## Entries supplied
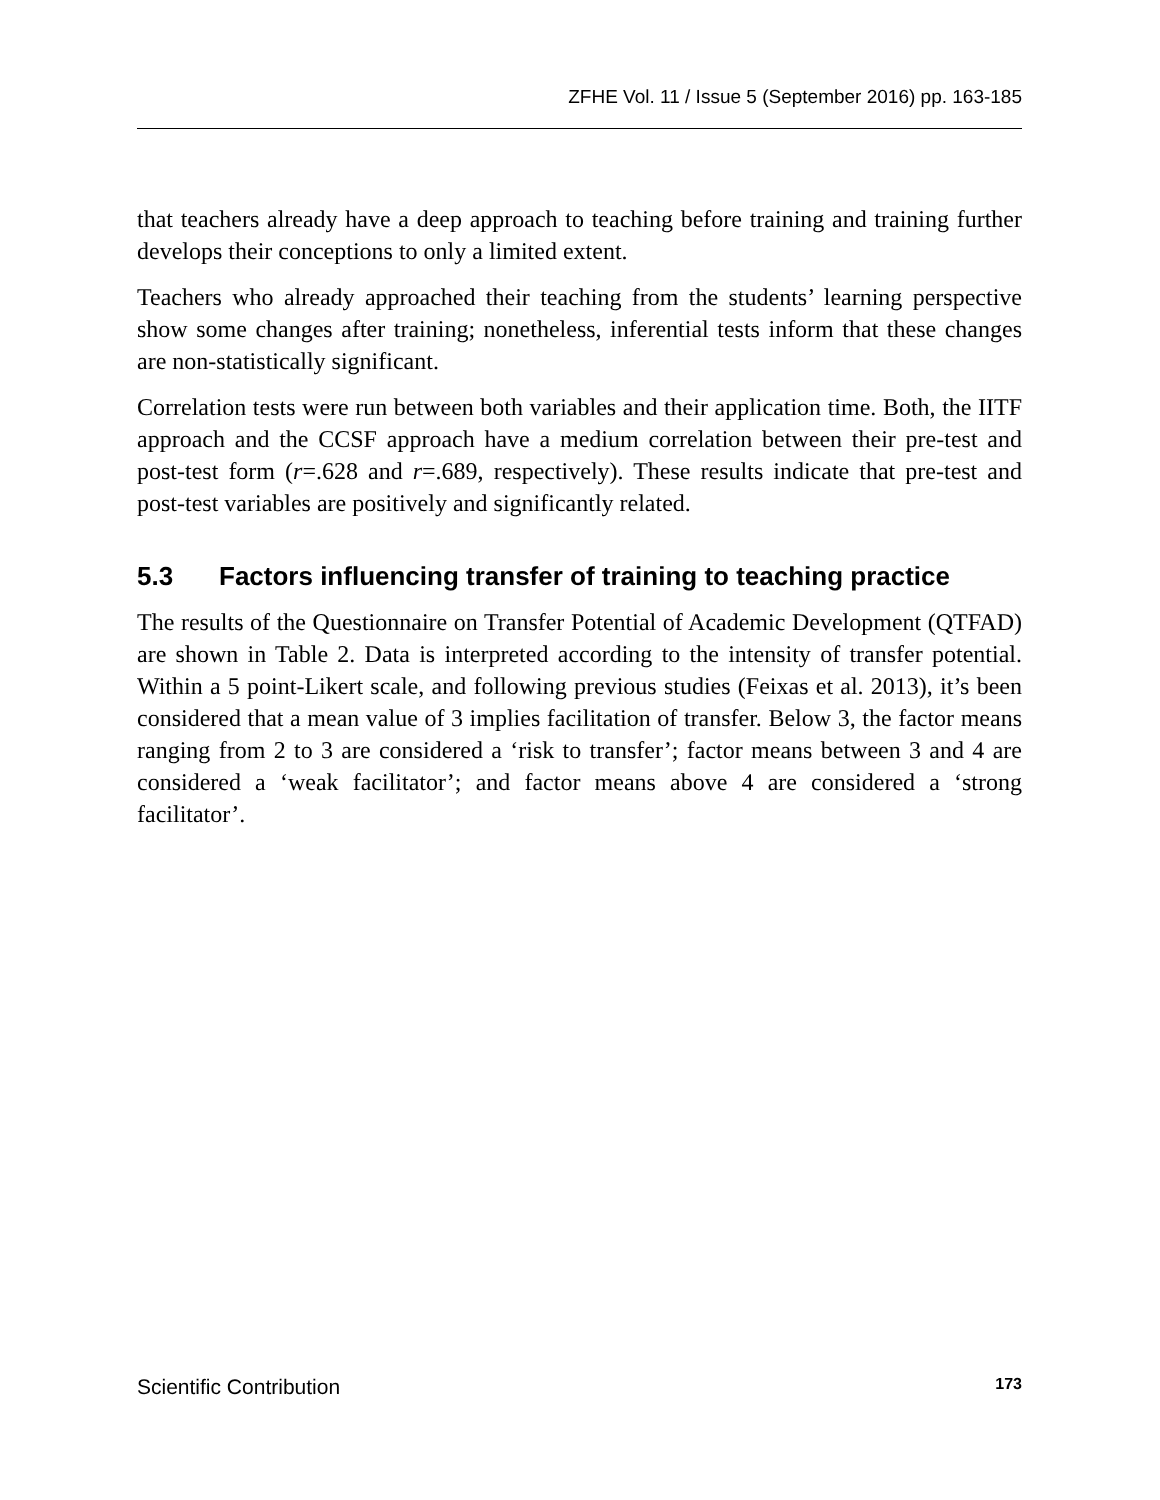ZFHE Vol. 11 / Issue 5 (September 2016) pp. 163-185
that teachers already have a deep approach to teaching before training and training further develops their conceptions to only a limited extent.
Teachers who already approached their teaching from the students’ learning perspective show some changes after training; nonetheless, inferential tests inform that these changes are non-statistically significant.
Correlation tests were run between both variables and their application time. Both, the IITF approach and the CCSF approach have a medium correlation between their pre-test and post-test form (r=.628 and r=.689, respectively). These results indicate that pre-test and post-test variables are positively and significantly related.
5.3 Factors influencing transfer of training to teaching practice
The results of the Questionnaire on Transfer Potential of Academic Development (QTFAD) are shown in Table 2. Data is interpreted according to the intensity of transfer potential. Within a 5 point-Likert scale, and following previous studies (Feixas et al. 2013), it’s been considered that a mean value of 3 implies facilitation of transfer. Below 3, the factor means ranging from 2 to 3 are considered a ‘risk to transfer’; factor means between 3 and 4 are considered a ‘weak facilitator’; and factor means above 4 are considered a ‘strong facilitator’.
Scientific Contribution 173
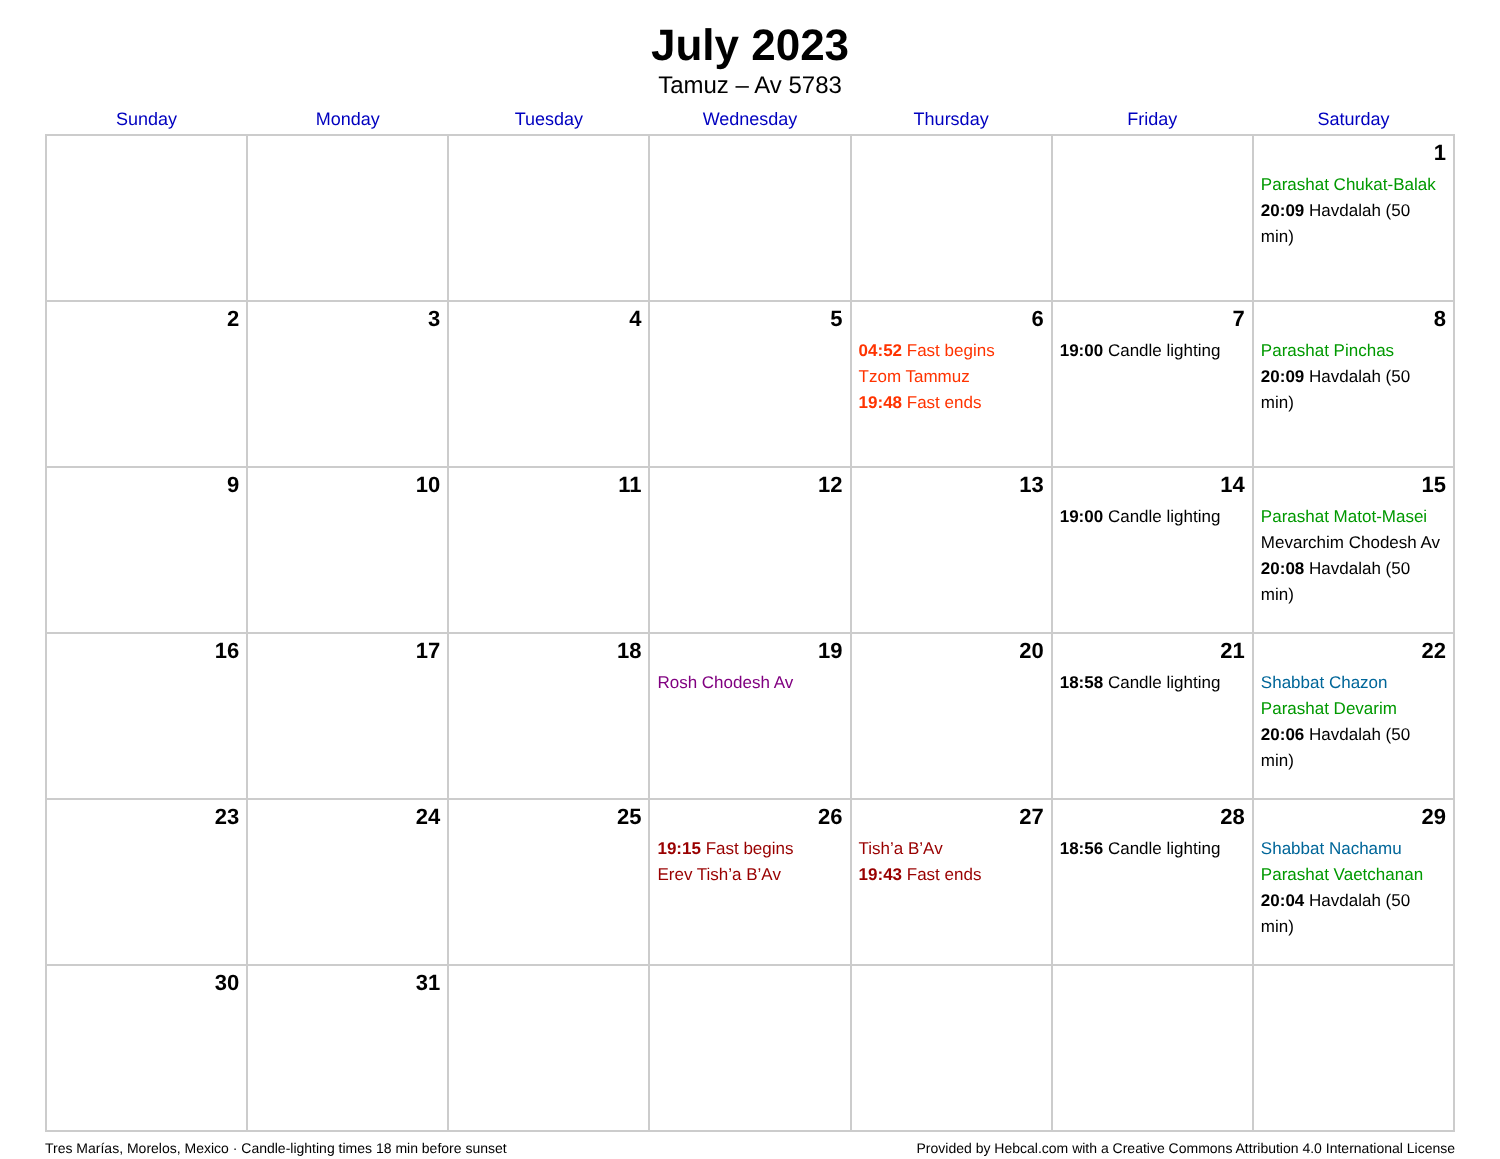July 2023
Tamuz – Av 5783
| Sunday | Monday | Tuesday | Wednesday | Thursday | Friday | Saturday |
| --- | --- | --- | --- | --- | --- | --- |
| | | | | | | 1 Parashat Chukat-Balak 20:09 Havdalah (50 min) |
| 2 | 3 | 4 | 5 | 6 04:52 Fast begins Tzom Tammuz 19:48 Fast ends | 7 19:00 Candle lighting | 8 Parashat Pinchas 20:09 Havdalah (50 min) |
| 9 | 10 | 11 | 12 | 13 | 14 19:00 Candle lighting | 15 Parashat Matot-Masei Mevarchim Chodesh Av 20:08 Havdalah (50 min) |
| 16 | 17 | 18 | 19 Rosh Chodesh Av | 20 | 21 18:58 Candle lighting | 22 Shabbat Chazon Parashat Devarim 20:06 Havdalah (50 min) |
| 23 | 24 | 25 | 26 19:15 Fast begins Erev Tish’a B’Av | 27 Tish’a B’Av 19:43 Fast ends | 28 18:56 Candle lighting | 29 Shabbat Nachamu Parashat Vaetchanan 20:04 Havdalah (50 min) |
| 30 | 31 | | | | | |
Tres Marías, Morelos, Mexico · Candle-lighting times 18 min before sunset Provided by Hebcal.com with a Creative Commons Attribution 4.0 International License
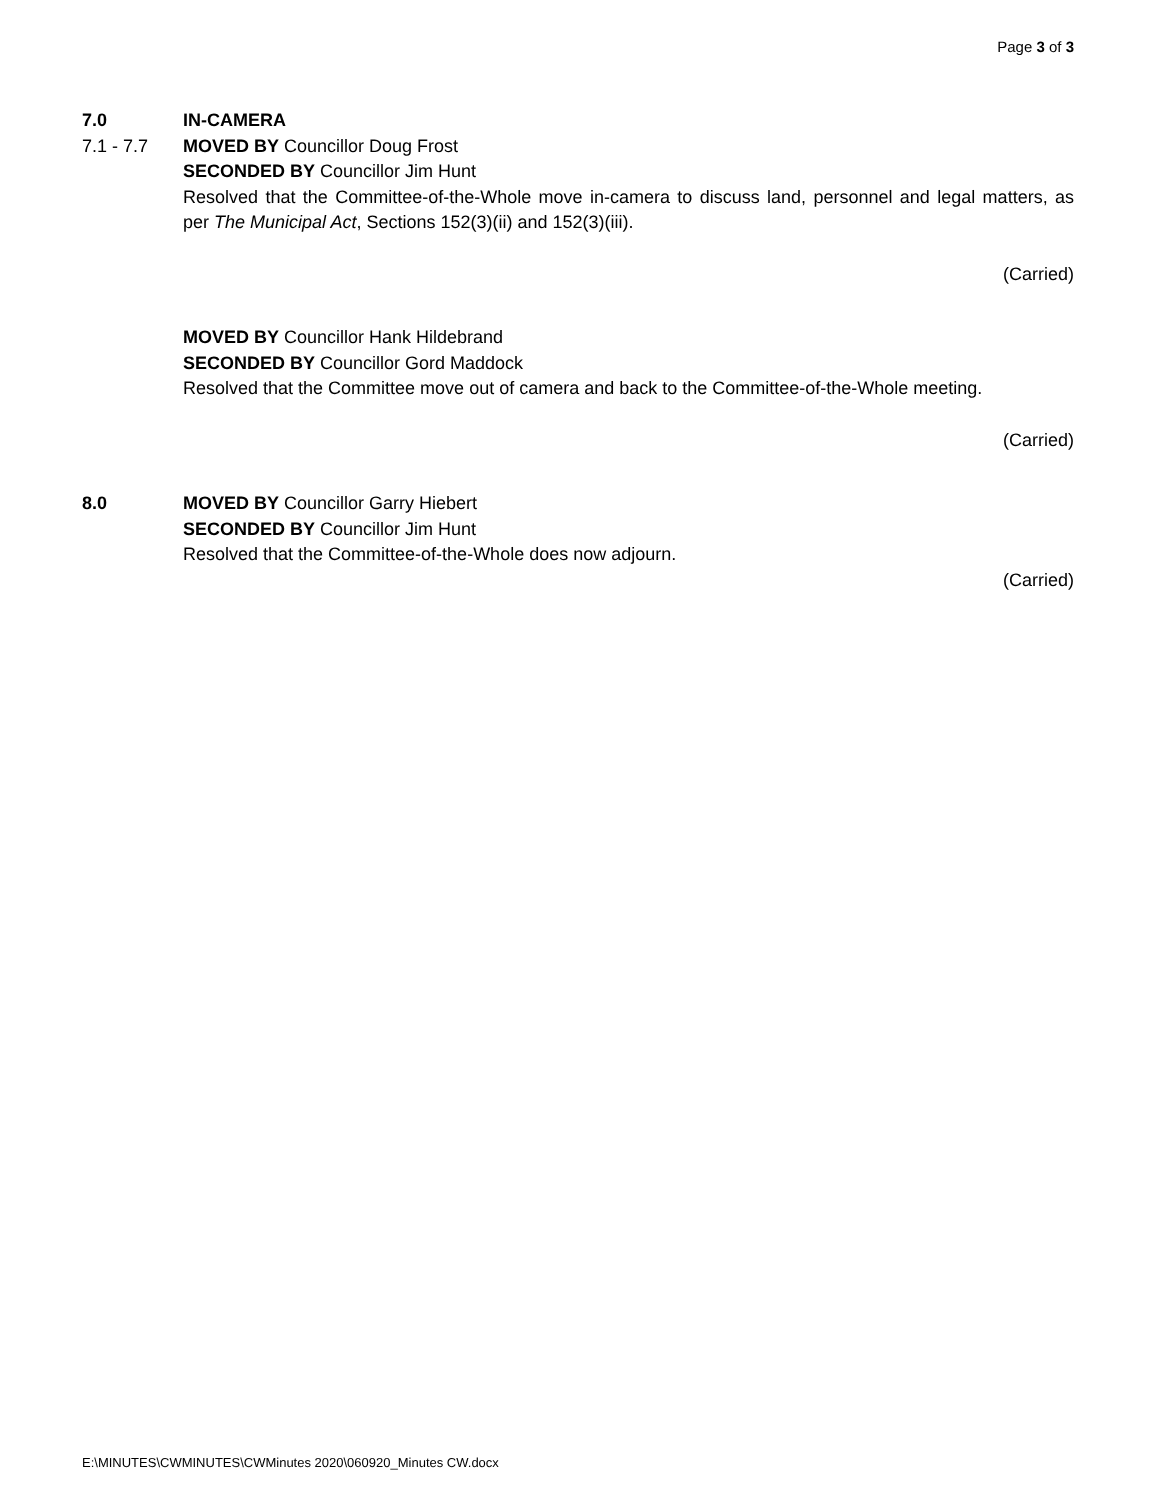Page 3 of 3
7.0 IN-CAMERA
7.1 - 7.7 MOVED BY Councillor Doug Frost
SECONDED BY Councillor Jim Hunt
Resolved that the Committee-of-the-Whole move in-camera to discuss land, personnel and legal matters, as per The Municipal Act, Sections 152(3)(ii) and 152(3)(iii).
(Carried)
MOVED BY Councillor Hank Hildebrand
SECONDED BY Councillor Gord Maddock
Resolved that the Committee move out of camera and back to the Committee-of-the-Whole meeting.
(Carried)
8.0 MOVED BY Councillor Garry Hiebert
SECONDED BY Councillor Jim Hunt
Resolved that the Committee-of-the-Whole does now adjourn.
(Carried)
E:\MINUTES\CWMINUTES\CWMinutes 2020\060920_Minutes CW.docx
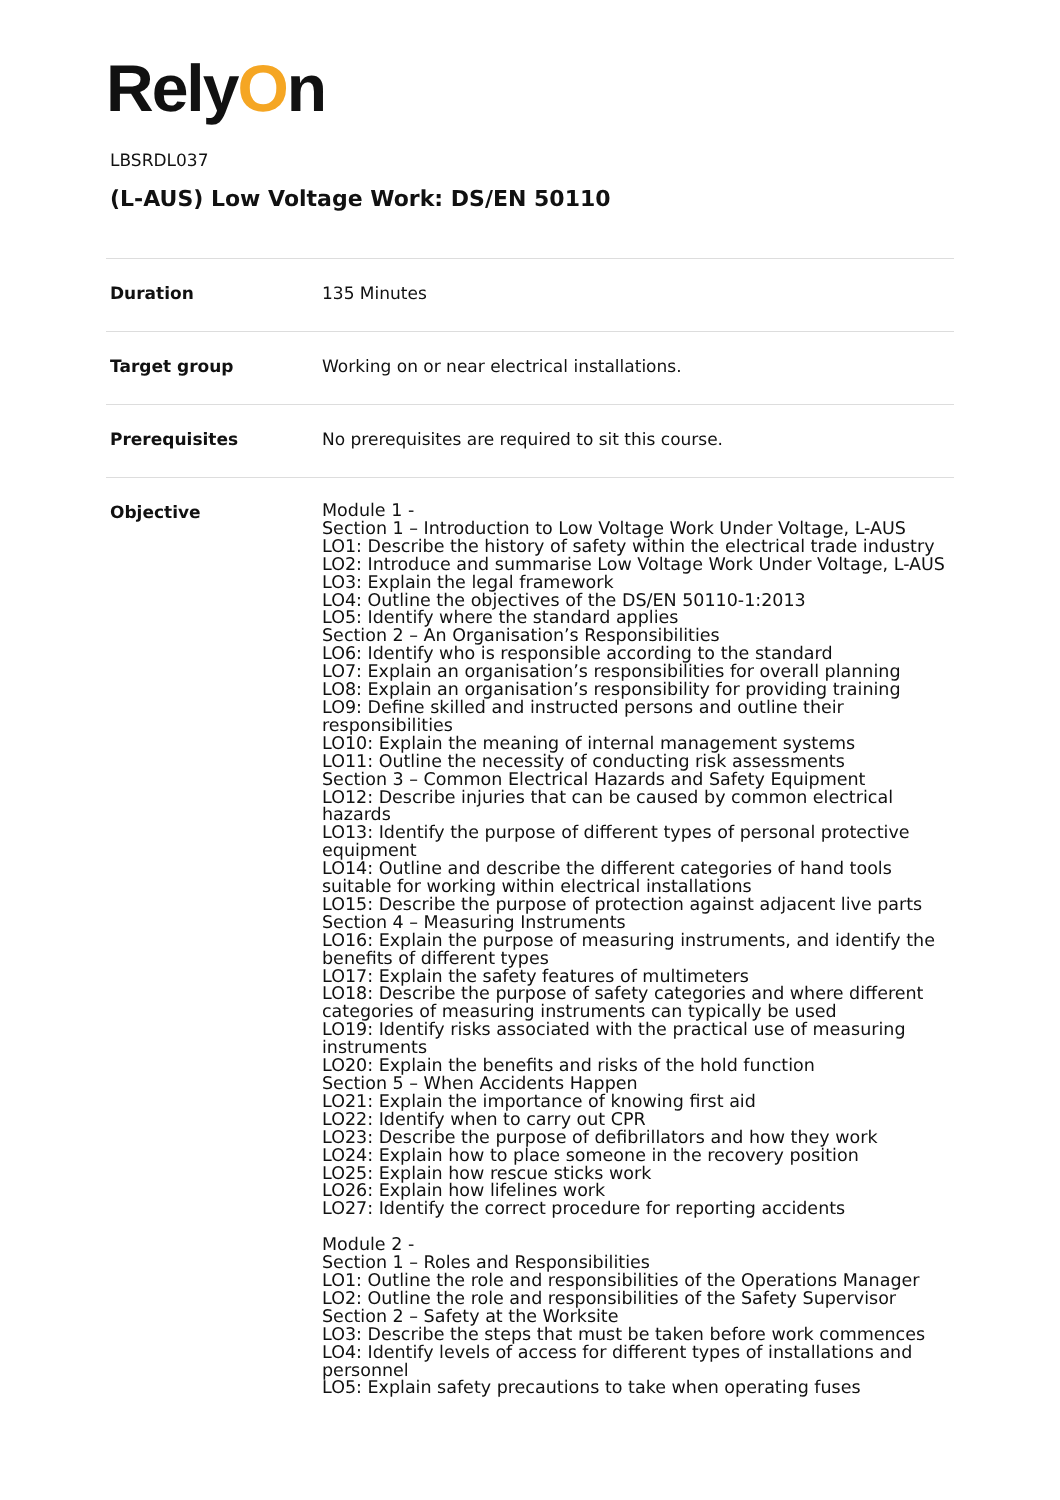RelyOn
LBSRDL037
(L-AUS) Low Voltage Work: DS/EN 50110
| Duration | 135 Minutes |
| Target group | Working on or near electrical installations. |
| Prerequisites | No prerequisites are required to sit this course. |
| Objective | Module 1 - Section 1 – Introduction to Low Voltage Work Under Voltage, L-AUS LO1: Describe the history of safety within the electrical trade industry LO2: Introduce and summarise Low Voltage Work Under Voltage, L-AUS LO3: Explain the legal framework LO4: Outline the objectives of the DS/EN 50110-1:2013 LO5: Identify where the standard applies Section 2 – An Organisation’s Responsibilities LO6: Identify who is responsible according to the standard LO7: Explain an organisation’s responsibilities for overall planning LO8: Explain an organisation’s responsibility for providing training LO9: Define skilled and instructed persons and outline their responsibilities LO10: Explain the meaning of internal management systems LO11: Outline the necessity of conducting risk assessments Section 3 – Common Electrical Hazards and Safety Equipment LO12: Describe injuries that can be caused by common electrical hazards LO13: Identify the purpose of different types of personal protective equipment LO14: Outline and describe the different categories of hand tools suitable for working within electrical installations LO15: Describe the purpose of protection against adjacent live parts Section 4 – Measuring Instruments LO16: Explain the purpose of measuring instruments, and identify the benefits of different types LO17: Explain the safety features of multimeters LO18: Describe the purpose of safety categories and where different categories of measuring instruments can typically be used LO19: Identify risks associated with the practical use of measuring instruments LO20: Explain the benefits and risks of the hold function Section 5 – When Accidents Happen LO21: Explain the importance of knowing first aid LO22: Identify when to carry out CPR LO23: Describe the purpose of defibrillators and how they work LO24: Explain how to place someone in the recovery position LO25: Explain how rescue sticks work LO26: Explain how lifelines work LO27: Identify the correct procedure for reporting accidents Module 2 - Section 1 – Roles and Responsibilities LO1: Outline the role and responsibilities of the Operations Manager LO2: Outline the role and responsibilities of the Safety Supervisor Section 2 – Safety at the Worksite LO3: Describe the steps that must be taken before work commences LO4: Identify levels of access for different types of installations and personnel LO5: Explain safety precautions to take when operating fuses |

## Activity
Precisely those lines above that run from the line with "Scientific Contribution 173" up to and including the line with "Chukat-Balak 20:09 Havdalah (50 min) |" are to be set down, with the pictures omitted.

## Your solution
Scientific Contribution 173
July 2023
Tamuz – Av 5783
| Sunday | Monday | Tuesday | Wednesday | Thursday | Friday | Saturday |
| --- | --- | --- | --- | --- | --- | --- |
| | | | | | | 1 Parashat Chukat-Balak 20:09 Havdalah (50 min) |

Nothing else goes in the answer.